How do you calculate potential profit or loss before entering a trade?
Calculating Potential Profit or Loss Before Entering a Forex Trade
Before you click "Buy" or "Sell", always calculate your risk and reward first.
Core Formula:Potential Loss (Risk) = Stop Loss distance (in pips) × Pip Value × Lot Size
Potential Profit (Reward) = Take Profit distance (in pips) × Pip Value × Lot Size
1. Decide your risk – Example: You only want to risk $100 on this trade.
2. Set your Stop Loss (SL) – Example: 40 pips away from entry.
3. Choose lot size based on risk:
- Pip value for standard lot (1.0) ≈ $10 per pip (most pairs)
- Pip value for mini lot (0.1) ≈ $1 per pip
- Pip value for micro lot (0.01) ≈ $0.10 per pip
Lot Size = Risk Amount ÷ (SL pips × Pip Value per lot)

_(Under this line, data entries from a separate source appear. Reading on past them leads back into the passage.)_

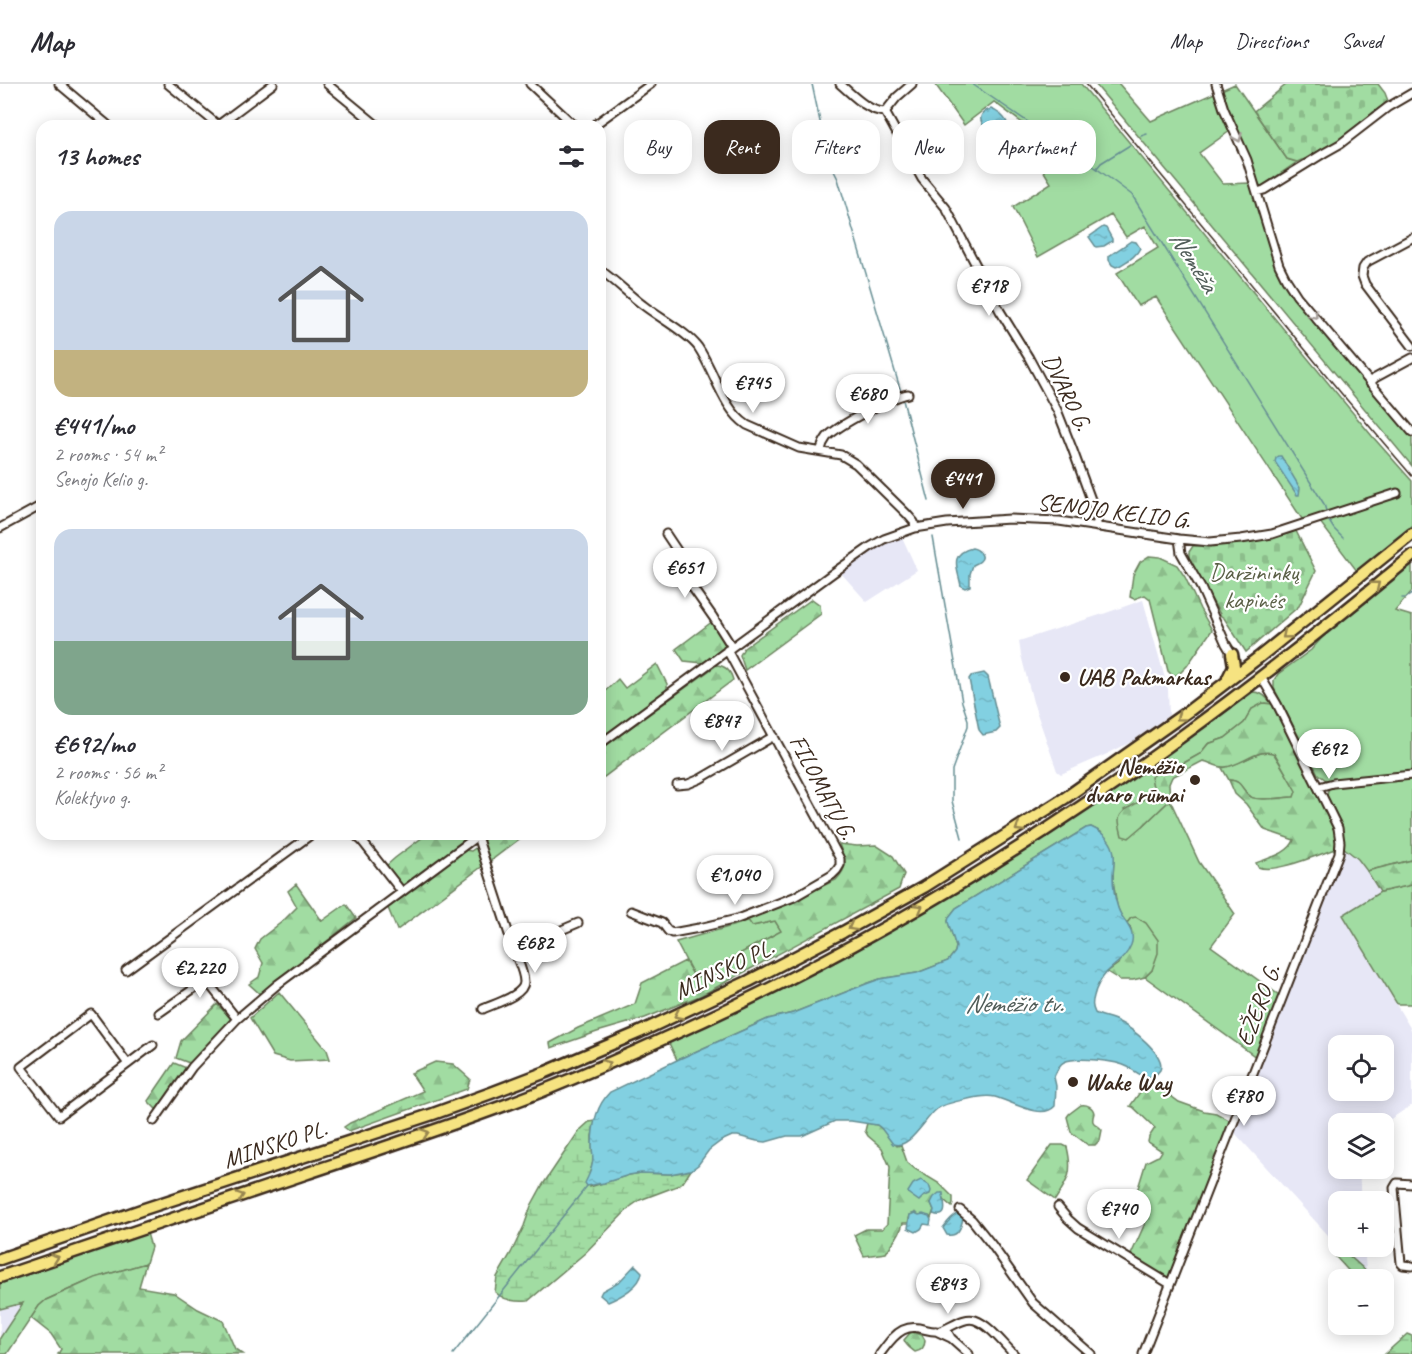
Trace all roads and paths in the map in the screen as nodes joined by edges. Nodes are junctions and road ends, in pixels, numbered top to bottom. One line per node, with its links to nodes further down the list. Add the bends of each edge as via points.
1 (59, 84): 12 (street)
2 (168, 84): 13 (street)
3 (273, 84): 14 (street)
4 (327, 84): 15 (street)
5 (530, 84): 16 (street)
6 (651, 84): 17 (street)
7 (840, 84): 11 (street, via 859,101)
8 (912, 84): 11 (street)
9 (1216, 84): 18 (street, one-way to 18)
10 (1412, 93): 18 (street, via 1388,106 1340,144)
11 (885, 112): 29 (street, DVARO G., via 922,179 946,208 1057,410 1097,516)
12 (102, 120)
13 (210, 120)
14 (225, 120)
15 (371, 120)
16 (569, 120)
17 (601, 120)
18 (1257, 192): 23 (street, one-way to 23, via 1286,279)
19 (1412, 238): 21 (street, via 1367,262 1362,276)
20 (606, 275): 26 (street, via 697,346 740,420 799,448)
21 (1412, 346)
22 (1412, 358): 23 (street)
23 (1370, 383): 25 (street)
24 (908, 394): 26 (street, via 838,429 825,440)
25 (1412, 432)
26 (821, 450): 31 (street, via 856,464 907,514)
27 (1397, 493): 34 (street, SENOJO KELIO G., via 1272,534 1210,542)
28 (36, 509): 30 (street)
29 (1097, 527): 31 (street, SENOJO KELIO G., via 1016,519); 34 (street, SENOJO KELIO G.)
30 (0, 528)
31 (915, 528): 36 (street, SENOJO KELIO G., via 870,547)
32 (666, 534): 36 (street, FILOMATŲ G.)
33 (1412, 534): 38 (highway, MINSKO PL., one-way to 38)
34 (1179, 539): 37 (street, via 1181,553)
35 (1412, 556): 39 (highway, MINSKO PL., one-way to 35)
36 (729, 648): 41 (street, FILOMATŲ G.); 42 (street, SENOJO KELIO G.)
37 (1232, 654): 38 (highway); 40 (highway, via 1234,666)
38 (1258, 658): 40 (highway, MINSKO PL.)
39 (1261, 677): 45 (street, EŽERO G.); 66 (highway, MINSKO PL., one-way to 39, via 489,1111 603,1066 722,1012 904,917 1008,854 1160,752)
40 (1226, 681): 64 (highway, MINSKO PL., one-way to 64, via 1102,773 924,887 694,1008 555,1068 442,1110)
41 (774, 736): 44 (street, via 700,779); 51 (street, FILOMATŲ G., via 840,859 837,870 794,897 737,919 699,928 672,933 662,923)
42 (606, 740)
43 (1412, 775): 45 (street)
44 (677, 785)
45 (1318, 787): 67 (street, EŽERO G., via 1338,828 1339,853)
46 (304, 840): 54 (street)
47 (362, 840): 50 (street)
48 (472, 840): 50 (street)
49 (481, 840): 53 (street)
50 (402, 892): 57 (street)
51 (631, 911)
52 (578, 923): 53 (street)
53 (514, 950): 55 (street, via 524,986 516,994)
54 (126, 969)
55 (483, 1009)
56 (159, 1013): 57 (street, via 206,980)
57 (237, 1019): 60 (street, via 192,1067)
58 (153, 1045): 59 (street)
59 (128, 1064): 59 (street, via 59,1116 21,1066 91,1014)
60 (154, 1121)
61 (1412, 1184): 65 (street, via 1398,1184 1394,1188 1401,1263)
62 (1058, 1207): 67 (street, via 1078,1228)
63 (960, 1210): 74 (street, via 985,1236 1033,1303)
64 (0, 1259)
65 (1412, 1266)
66 (0, 1276)
67 (1170, 1284): 75 (street, EŽERO G.)
68 (946, 1329): 69 (street); 70 (street); 73 (street, via 968,1319 977,1321)
69 (936, 1331): 70 (street); 71 (street, via 910,1327 892,1338)
70 (951, 1338): 72 (street)
71 (880, 1354)
72 (969, 1354)
73 (1014, 1354)
74 (1092, 1354)
75 (1143, 1354)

Example: Risk $100, SL 40 pips, using 0.1 lots ($1/pip):
Risk = 40 pips × $1 = $40 (safe)
4. Set Take Profit (TP) – Example: 80 pips away.
Potential Profit = 80 pips × $1 = $80
Risk:Reward Ratio = 40:80 = 1:2 (You risk $40 to make $80)
Key Rule:
Never enter a trade without knowing exactly:
- How much you can lose (must be acceptable)
- How much you can gain
- Your risk:reward ratio (ideally 1:2 or better)
Calculate this before every trade. This is part of risk management.